Rabbi Trust

  

A “rabbi trust” is like a cross between a trust and a pension plan, and it’s called a rabbi trust because the first one that ever existed was created to benefit a rabbi. It has nothing to do with rabbis and trust falls, unfortunately, because that’s a fun visual, but...whatever.

Anyway, a rabbi trust is a trust set up by an employer to benefit its employees. And, like a trust, it can’t be touched or modified by anyone other than its beneficiaries (unless the company files for bankruptcy, in which case the trust can be seized to pay debts). Like a pension plan, our employer takes some of our earnings and sticks it in the trust, and then we don’t pay taxes on it until we access the money, typically upon retirement.
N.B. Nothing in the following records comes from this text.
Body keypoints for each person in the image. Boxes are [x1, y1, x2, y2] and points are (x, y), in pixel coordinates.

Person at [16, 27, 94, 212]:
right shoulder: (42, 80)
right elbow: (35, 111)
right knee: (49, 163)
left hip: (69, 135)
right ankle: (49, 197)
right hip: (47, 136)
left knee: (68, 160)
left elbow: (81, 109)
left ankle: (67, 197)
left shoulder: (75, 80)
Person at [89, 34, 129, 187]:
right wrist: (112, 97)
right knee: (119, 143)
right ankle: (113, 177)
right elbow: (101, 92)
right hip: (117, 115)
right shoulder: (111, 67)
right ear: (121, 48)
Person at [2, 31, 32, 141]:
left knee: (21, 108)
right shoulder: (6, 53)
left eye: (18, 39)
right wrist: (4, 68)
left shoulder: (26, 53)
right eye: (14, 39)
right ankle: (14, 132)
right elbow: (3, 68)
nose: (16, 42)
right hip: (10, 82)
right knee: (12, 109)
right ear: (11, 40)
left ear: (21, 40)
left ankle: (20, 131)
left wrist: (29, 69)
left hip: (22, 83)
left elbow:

Most of the time, rabbi trusts are set up specifically for a company’s executive team, and they exist on top of other employer-provided benefit plans, like 401(k)s. They’re sort of an extra little financial incentive to keep their executives around. Even if the company is acquired, or acquires or merges with someone else, the trust remains untouched and untouchable, which is sometimes not the case with other employer benefit plans.

One thing to note: there’s no tax benefit to the company that establishes a rabbi trust, which is one reason these types of plans are pretty rare.

Another thing to note: if the organization’s net worth falls below a previously determined point, executives aren’t allowed to collect on their trust benefits. Why? Because the IRS thinks that would be a great way for bigwigs to clear out a company’s coffers prior to filing for bankruptcy, and they don’t want that.